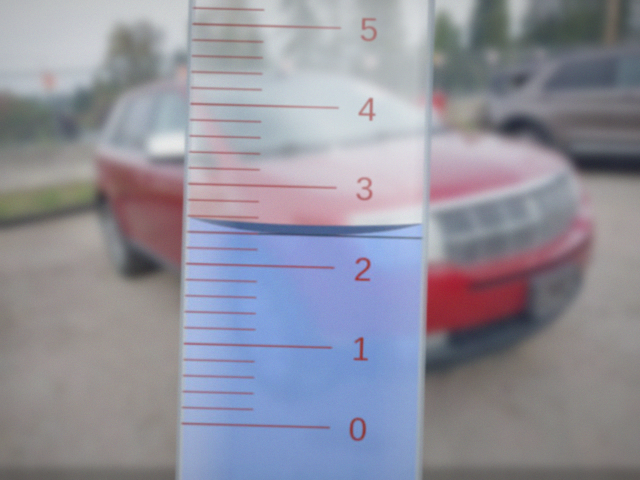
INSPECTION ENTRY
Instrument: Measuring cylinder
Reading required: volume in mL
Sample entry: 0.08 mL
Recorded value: 2.4 mL
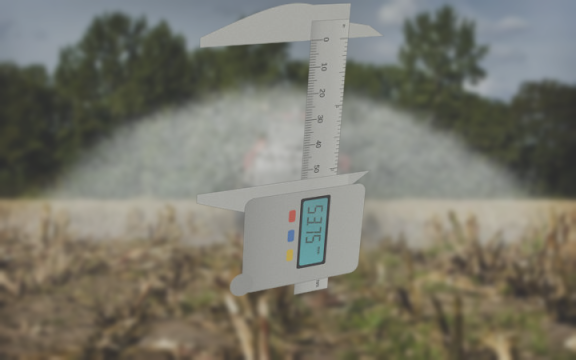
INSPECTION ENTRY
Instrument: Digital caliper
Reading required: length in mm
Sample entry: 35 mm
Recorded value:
════════
◆ Problem statement
Reproduce every line of the items above verbatim, omitting the pictures.

◆ Reply
INSPECTION ENTRY
Instrument: Measuring cylinder
Reading required: volume in mL
Sample entry: 0.08 mL
Recorded value: 2.4 mL
INSPECTION ENTRY
Instrument: Digital caliper
Reading required: length in mm
Sample entry: 35 mm
Recorded value:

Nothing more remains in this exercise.